No Love, Blinded

You left me with bloody knuckles and a burn in my throat. I knew I couldn’t punch or kick a hole through the walls that trapped you. I couldn’t break you free. But I still wouldn’t stop trying.

It was at the worst point in my life when it rained every day for two weeks straight. I wondered if it was because the earth knew that it had lost something so pure, something that made it more beautiful.

Without your soft eyes and gentle smile here to comfort me, I became inconsolable.  The amount of times I messed up with work and school were too many to count. I felt I was starting to let everyone down – and not just myself anymore.

The world was so void of colour; there was no vividness. Nothing was clear anymore. But I wasn’t sure if it ever had been, anyway.

You were supposed to be there when I graduated. You’d smile at me, give me a soft kiss on the cheek and somehow make the sun come out. But nobody came. You were like my family. My only family. And I always secretly hoped we’d be able to start our own one day. I wanted you and me to be the producers of something so much better than what I grew up with, than what my parents gave me.

But after all, I was the devil and you were an angel. A masochistic sort of love.

You knew everything I touched would be ruined. Any chance you had of living a normal, proper life was destroyed the second you allowed me to lay my eyes on you and your velvety skin.

I ignored it for awhile. Actually, I almost forgot the fact that I was only capable of destruction. The way you looked at me made me feel like I might have one day actually been allowed the chance to go to heaven.

I wondered, did the colour red even exist in the sky?

Bloodshed, anger and lust were meant for hell. Nothing that hovered above you could ever be anything bad.

So why did you let me kiss your soft lips on that day where the air smelled of smoke and your subtle vanilla perfume? Was it because you wanted to see what the other side was like? Did every angel secretly crave the taste of poison on their tongues? You made me think up so many questions that I knew I’d never get the answers to.

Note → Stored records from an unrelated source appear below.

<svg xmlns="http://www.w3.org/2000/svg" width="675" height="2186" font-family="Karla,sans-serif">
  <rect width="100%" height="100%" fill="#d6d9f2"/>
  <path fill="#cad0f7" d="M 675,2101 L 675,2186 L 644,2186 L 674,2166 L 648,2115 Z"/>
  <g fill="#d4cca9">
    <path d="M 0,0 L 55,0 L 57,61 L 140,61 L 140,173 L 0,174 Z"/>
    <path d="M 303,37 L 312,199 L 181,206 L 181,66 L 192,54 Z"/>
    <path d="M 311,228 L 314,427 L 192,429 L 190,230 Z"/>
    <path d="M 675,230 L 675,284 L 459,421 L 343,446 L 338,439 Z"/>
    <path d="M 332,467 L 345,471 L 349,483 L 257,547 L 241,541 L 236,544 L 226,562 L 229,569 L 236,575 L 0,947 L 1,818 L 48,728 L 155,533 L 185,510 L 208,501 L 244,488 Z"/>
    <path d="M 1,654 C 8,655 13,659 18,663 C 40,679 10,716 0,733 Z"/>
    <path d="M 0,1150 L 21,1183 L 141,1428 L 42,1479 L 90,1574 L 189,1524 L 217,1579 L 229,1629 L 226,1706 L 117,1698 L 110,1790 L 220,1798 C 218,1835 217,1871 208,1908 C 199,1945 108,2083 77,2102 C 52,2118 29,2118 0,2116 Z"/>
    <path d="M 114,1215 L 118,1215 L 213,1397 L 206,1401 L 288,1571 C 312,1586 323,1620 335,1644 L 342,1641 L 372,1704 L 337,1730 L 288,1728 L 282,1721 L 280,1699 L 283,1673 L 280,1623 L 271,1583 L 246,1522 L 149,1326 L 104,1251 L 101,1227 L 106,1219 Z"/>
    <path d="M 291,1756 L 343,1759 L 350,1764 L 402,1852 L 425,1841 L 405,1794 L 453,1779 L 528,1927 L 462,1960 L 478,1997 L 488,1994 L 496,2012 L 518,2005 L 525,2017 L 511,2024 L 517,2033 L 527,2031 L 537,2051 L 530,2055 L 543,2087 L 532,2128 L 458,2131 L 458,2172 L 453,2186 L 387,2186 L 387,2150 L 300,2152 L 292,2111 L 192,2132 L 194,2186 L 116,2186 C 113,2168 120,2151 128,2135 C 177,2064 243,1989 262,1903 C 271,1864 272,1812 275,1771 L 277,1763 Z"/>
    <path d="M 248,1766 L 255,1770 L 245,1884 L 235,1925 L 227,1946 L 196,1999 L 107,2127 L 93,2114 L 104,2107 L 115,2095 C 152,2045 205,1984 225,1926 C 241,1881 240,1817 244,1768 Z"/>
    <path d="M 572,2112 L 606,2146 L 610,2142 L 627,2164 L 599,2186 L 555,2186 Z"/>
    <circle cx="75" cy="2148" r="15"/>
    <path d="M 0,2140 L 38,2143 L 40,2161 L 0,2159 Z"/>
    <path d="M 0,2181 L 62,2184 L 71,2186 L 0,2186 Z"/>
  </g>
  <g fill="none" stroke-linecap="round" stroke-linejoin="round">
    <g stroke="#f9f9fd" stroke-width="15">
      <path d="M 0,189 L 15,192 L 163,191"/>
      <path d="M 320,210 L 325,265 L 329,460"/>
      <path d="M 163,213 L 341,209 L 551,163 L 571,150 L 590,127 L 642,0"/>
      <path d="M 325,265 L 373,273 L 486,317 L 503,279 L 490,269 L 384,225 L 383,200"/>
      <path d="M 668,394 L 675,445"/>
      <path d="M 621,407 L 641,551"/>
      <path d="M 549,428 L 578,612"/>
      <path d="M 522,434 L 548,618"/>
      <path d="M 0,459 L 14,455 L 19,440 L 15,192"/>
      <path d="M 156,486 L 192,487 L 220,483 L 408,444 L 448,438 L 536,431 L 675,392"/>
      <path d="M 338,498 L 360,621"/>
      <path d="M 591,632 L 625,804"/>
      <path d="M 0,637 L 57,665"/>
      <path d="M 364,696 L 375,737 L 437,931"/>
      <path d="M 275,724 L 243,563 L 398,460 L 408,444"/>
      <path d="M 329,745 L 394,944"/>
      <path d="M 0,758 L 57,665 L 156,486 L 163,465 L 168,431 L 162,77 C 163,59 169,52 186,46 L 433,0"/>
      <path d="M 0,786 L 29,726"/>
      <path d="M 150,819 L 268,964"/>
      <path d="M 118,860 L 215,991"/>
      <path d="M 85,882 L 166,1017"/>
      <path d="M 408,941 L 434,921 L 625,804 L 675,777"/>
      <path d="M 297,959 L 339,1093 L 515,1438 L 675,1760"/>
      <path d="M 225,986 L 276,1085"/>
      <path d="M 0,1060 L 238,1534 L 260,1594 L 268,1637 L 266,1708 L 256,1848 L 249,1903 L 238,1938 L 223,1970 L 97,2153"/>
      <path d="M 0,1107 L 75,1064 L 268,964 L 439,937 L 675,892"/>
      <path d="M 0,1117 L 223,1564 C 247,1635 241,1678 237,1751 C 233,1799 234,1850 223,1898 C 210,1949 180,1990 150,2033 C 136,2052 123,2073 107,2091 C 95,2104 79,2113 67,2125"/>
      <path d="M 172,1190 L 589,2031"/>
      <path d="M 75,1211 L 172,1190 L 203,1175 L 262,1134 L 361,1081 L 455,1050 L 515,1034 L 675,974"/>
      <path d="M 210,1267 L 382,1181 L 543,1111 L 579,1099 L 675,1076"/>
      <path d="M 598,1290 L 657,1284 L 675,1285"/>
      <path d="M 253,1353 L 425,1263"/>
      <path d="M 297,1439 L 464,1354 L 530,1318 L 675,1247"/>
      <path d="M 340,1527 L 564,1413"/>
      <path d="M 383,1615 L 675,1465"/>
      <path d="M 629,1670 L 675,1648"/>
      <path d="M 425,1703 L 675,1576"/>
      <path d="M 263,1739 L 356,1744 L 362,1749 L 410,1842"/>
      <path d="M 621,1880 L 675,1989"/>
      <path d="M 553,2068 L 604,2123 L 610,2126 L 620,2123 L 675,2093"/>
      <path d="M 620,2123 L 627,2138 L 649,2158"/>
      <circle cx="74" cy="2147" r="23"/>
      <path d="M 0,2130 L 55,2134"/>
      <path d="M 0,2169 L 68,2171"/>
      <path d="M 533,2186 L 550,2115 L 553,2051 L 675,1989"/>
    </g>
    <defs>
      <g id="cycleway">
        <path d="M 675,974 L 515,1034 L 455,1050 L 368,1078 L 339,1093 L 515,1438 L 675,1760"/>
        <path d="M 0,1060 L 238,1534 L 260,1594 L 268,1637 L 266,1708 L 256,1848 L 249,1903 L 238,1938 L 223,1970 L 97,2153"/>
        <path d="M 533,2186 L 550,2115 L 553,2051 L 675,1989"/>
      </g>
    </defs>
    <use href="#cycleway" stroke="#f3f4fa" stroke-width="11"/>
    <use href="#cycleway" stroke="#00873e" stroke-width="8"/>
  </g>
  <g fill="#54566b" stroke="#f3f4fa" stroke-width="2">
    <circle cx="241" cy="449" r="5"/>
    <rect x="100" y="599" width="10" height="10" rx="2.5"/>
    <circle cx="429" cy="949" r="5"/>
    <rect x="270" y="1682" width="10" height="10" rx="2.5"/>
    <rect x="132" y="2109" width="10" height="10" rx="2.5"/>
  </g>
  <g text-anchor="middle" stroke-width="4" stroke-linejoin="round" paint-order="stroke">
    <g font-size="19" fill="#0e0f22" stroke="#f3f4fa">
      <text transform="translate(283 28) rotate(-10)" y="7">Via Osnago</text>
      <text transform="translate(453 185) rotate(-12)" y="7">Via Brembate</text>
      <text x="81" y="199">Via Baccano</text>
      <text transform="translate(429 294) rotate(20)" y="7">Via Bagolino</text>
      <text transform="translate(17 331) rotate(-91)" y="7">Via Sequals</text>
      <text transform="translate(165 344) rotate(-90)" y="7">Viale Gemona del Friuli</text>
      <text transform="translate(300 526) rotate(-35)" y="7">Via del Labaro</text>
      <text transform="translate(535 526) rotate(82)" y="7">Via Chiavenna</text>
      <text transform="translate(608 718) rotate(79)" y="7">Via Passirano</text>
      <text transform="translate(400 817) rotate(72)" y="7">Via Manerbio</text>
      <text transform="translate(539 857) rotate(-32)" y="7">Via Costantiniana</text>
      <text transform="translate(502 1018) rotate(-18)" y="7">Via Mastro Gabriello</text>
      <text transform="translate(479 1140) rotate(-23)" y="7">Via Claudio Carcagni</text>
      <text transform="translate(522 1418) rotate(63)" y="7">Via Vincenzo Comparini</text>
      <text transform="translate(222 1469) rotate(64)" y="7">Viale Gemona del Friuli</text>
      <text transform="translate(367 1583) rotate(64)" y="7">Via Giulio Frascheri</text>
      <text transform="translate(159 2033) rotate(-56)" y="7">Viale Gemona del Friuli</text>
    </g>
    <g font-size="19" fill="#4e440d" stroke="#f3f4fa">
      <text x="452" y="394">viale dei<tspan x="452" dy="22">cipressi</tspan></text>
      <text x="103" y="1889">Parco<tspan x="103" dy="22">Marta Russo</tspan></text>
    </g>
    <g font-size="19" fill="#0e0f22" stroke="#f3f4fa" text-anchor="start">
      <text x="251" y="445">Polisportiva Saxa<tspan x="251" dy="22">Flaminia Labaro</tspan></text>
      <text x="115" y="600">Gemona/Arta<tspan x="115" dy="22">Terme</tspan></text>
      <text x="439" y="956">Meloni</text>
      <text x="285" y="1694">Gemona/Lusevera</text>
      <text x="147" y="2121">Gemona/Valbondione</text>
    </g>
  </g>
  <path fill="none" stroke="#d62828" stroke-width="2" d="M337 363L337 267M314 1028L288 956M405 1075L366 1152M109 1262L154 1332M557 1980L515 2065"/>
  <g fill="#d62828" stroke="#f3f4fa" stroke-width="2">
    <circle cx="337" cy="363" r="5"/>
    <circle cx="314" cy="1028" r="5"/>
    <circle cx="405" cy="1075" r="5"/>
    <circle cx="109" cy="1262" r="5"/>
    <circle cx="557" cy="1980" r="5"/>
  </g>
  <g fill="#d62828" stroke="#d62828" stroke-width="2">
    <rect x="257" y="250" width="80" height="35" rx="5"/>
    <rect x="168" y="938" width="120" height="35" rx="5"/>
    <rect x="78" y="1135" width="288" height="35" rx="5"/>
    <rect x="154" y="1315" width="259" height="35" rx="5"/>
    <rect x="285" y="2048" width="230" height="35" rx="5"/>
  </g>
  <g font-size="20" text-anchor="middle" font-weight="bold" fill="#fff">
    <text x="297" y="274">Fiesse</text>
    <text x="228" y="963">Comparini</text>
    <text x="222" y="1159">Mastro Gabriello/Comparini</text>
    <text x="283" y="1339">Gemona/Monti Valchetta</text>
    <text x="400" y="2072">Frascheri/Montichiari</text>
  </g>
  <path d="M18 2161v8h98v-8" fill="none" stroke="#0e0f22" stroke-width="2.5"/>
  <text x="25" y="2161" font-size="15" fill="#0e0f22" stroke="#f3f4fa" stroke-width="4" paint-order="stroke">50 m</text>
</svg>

You had become the drug I was addicted to and I was the bit of freedom you had always wanted.

But being an angel, you were still so frightened. You swore it wasn’t me you feared. But I knew it was. You were afraid of all I was made of. Even freedom can become too much. We all reach our limits. And I realized then, through the dimming twinkle of your eyes, that I could never be anything close to an angel, no matter how hard I might have tried. I could never be anything remotely good. I was taught to destroy everything that threatened my chances of me becoming my strongest self. You ruined the clear path I had made. You made me so weak.

Still, I hoped you didn’t regret me.

Living in the rain should’ve purified me. Why didn’t the ice cold water than ran down my spine cleanse me; why didn’t it rid me of my past?

All that the cold drops of water did was abuse my body and make my heart feel like it had shrivelled up. I felt like a toy that your god was playing with. I must’ve made him mad, must’ve made him sad. He was crying and crying for you. The rain was trying to tell me how horribly I had messed up. I dimmed the light of the sun. Nothing could ever be the same again. I worried I’d never see the daylight again. I’d remain dried up and useless. My power, my strength, my will – all of it had disappeared.

It was because of you. It was because I fell too deep when I was already standing in the deepest pits of hell.